▶ **Exercise details**:
Copy every one of the following rows character for character, with no changes.

Given data section start

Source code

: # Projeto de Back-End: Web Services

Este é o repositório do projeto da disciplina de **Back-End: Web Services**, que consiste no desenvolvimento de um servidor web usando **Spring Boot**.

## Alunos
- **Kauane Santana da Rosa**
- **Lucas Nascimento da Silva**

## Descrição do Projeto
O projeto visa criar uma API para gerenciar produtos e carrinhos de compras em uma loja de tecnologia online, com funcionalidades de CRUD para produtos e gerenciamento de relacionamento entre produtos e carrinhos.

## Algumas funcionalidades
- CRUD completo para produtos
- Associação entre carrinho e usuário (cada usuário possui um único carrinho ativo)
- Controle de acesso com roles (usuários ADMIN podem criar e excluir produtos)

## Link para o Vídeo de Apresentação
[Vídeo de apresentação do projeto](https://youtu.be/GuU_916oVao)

Given data section end

▶ **Exercise output**:
Source code

: # Projeto de Back-End: Web Services

Este é o repositório do projeto da disciplina de **Back-End: Web Services**, que consiste no desenvolvimento de um servidor web usando **Spring Boot**.

## Alunos
- **Kauane Santana da Rosa**
- **Lucas Nascimento da Silva**

## Descrição do Projeto
O projeto visa criar uma API para gerenciar produtos e carrinhos de compras em uma loja de tecnologia online, com funcionalidades de CRUD para produtos e gerenciamento de relacionamento entre produtos e carrinhos.

## Algumas funcionalidades
- CRUD completo para produtos
- Associação entre carrinho e usuário (cada usuário possui um único carrinho ativo)
- Controle de acesso com roles (usuários ADMIN podem criar e excluir produtos)

## Link para o Vídeo de Apresentação
[Vídeo de apresentação do projeto](https://youtu.be/GuU_916oVao)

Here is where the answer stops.